• _Source data_:
==*==

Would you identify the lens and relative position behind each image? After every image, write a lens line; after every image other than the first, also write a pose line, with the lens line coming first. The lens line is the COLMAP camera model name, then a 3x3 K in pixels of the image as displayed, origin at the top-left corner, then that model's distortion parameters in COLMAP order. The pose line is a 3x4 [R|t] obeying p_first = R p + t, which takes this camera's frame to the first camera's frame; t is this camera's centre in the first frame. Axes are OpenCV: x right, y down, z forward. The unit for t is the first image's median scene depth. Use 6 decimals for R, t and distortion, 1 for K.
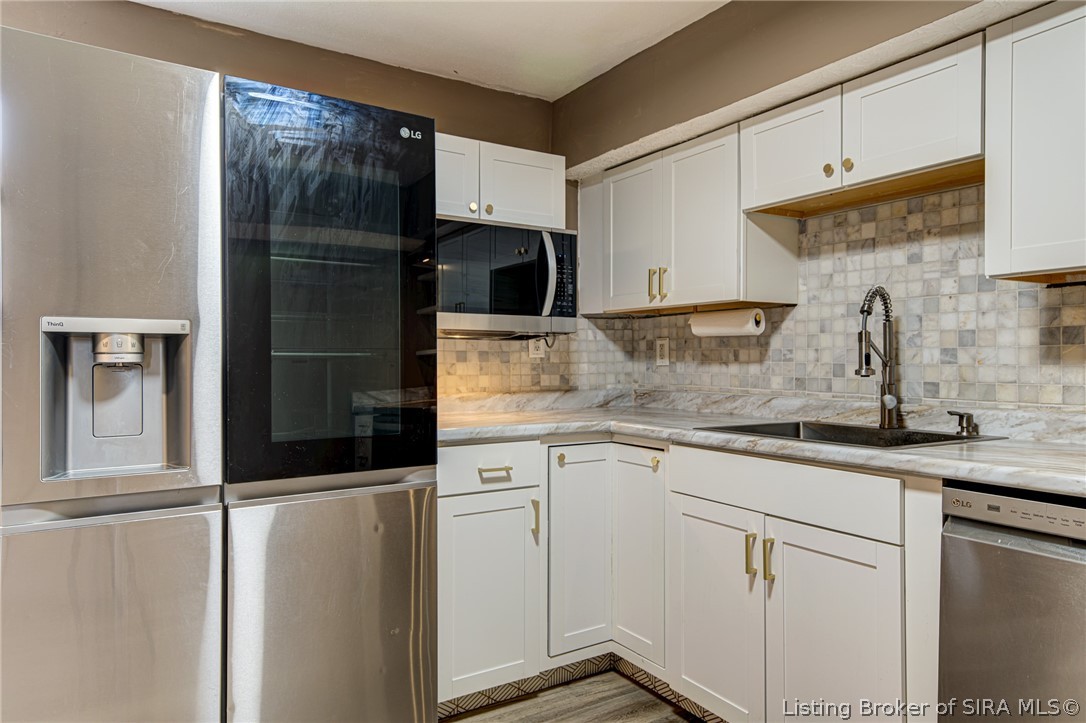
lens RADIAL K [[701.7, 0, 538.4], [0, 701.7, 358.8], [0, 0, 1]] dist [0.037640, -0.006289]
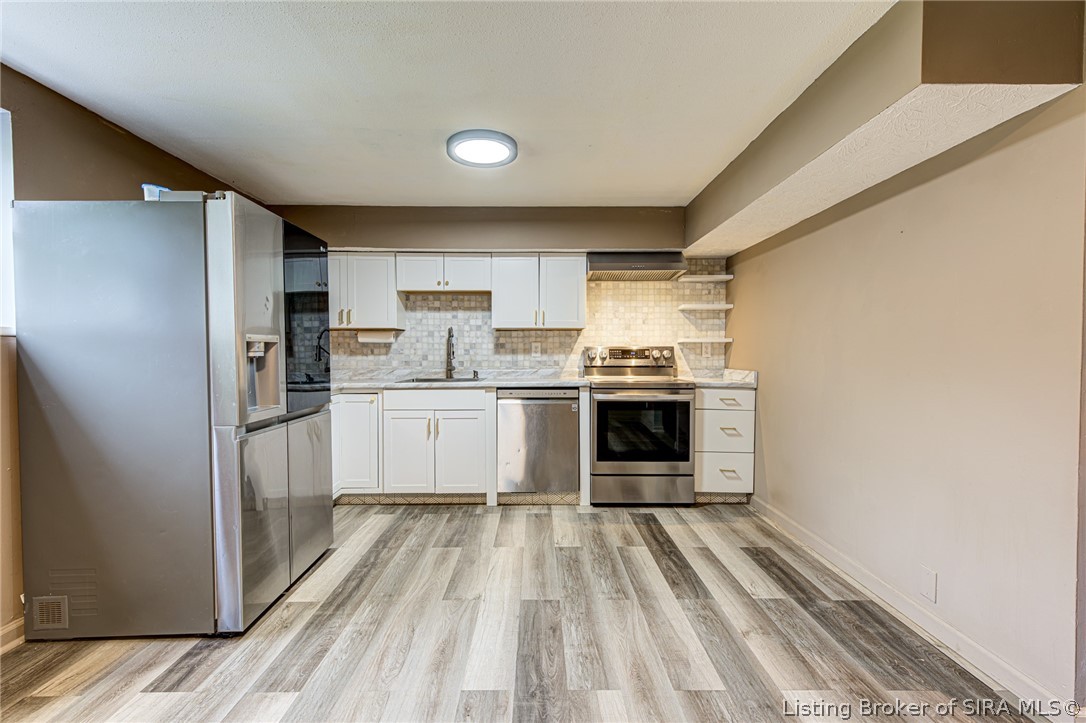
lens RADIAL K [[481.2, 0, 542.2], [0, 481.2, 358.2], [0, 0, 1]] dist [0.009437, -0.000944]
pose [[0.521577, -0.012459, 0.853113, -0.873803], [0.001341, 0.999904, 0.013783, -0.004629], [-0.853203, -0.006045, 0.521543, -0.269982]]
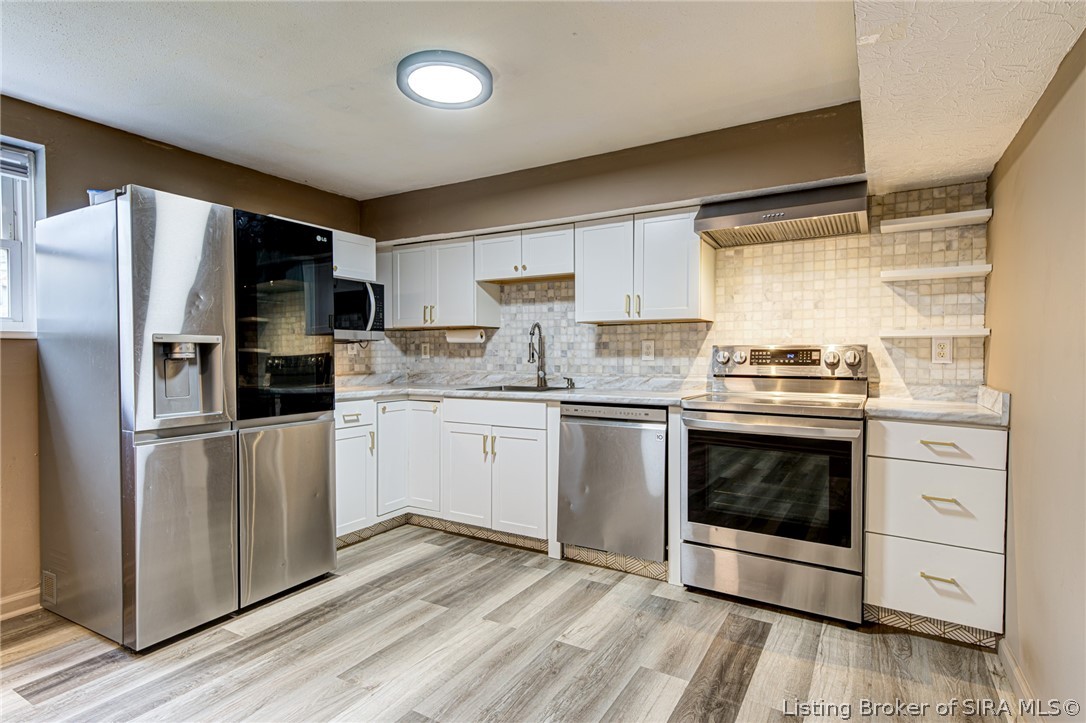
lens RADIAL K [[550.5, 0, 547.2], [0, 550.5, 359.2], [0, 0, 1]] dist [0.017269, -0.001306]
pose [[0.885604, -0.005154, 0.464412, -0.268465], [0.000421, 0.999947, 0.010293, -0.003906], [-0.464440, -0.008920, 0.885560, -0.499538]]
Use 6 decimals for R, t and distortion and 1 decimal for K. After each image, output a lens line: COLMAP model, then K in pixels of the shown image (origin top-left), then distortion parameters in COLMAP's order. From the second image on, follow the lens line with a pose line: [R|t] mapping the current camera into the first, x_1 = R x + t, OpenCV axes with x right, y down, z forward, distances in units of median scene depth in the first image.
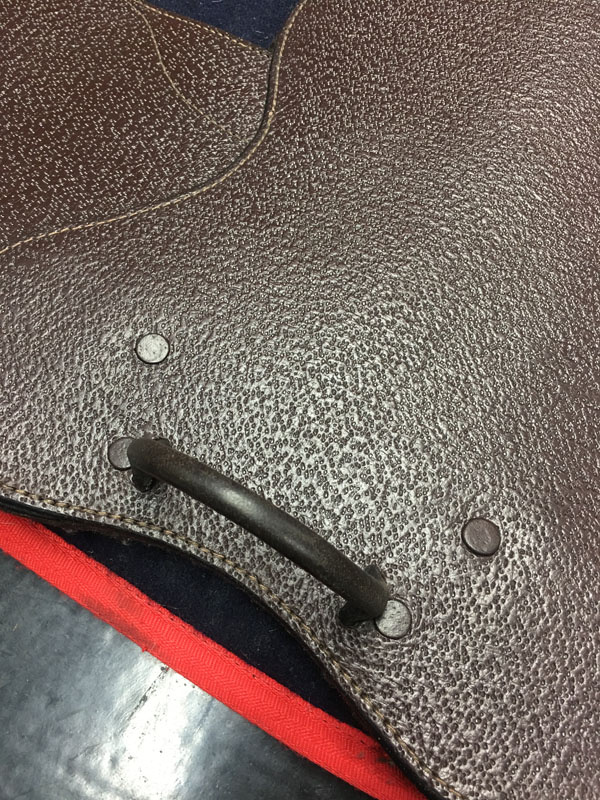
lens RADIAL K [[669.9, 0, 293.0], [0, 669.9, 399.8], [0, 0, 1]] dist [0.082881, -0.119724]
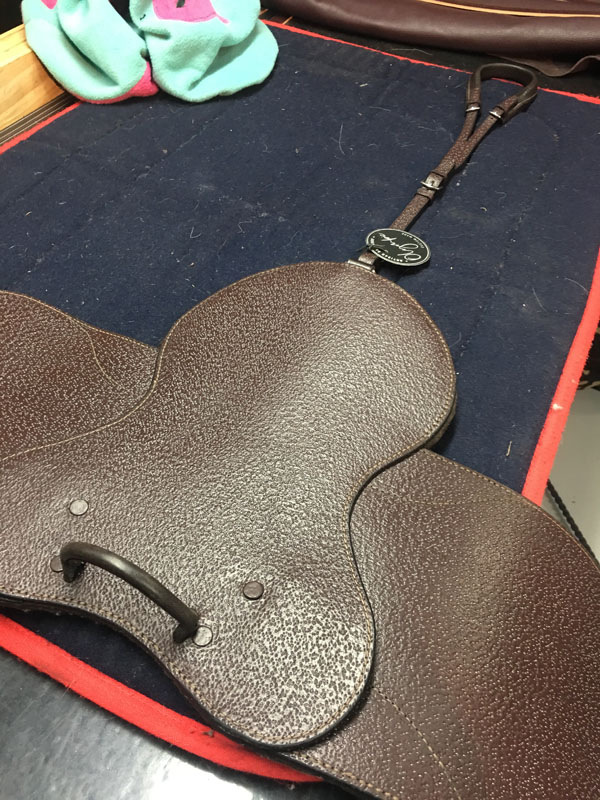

==*==

Count the lines of the data above that contain the word "model", and give only the number.

2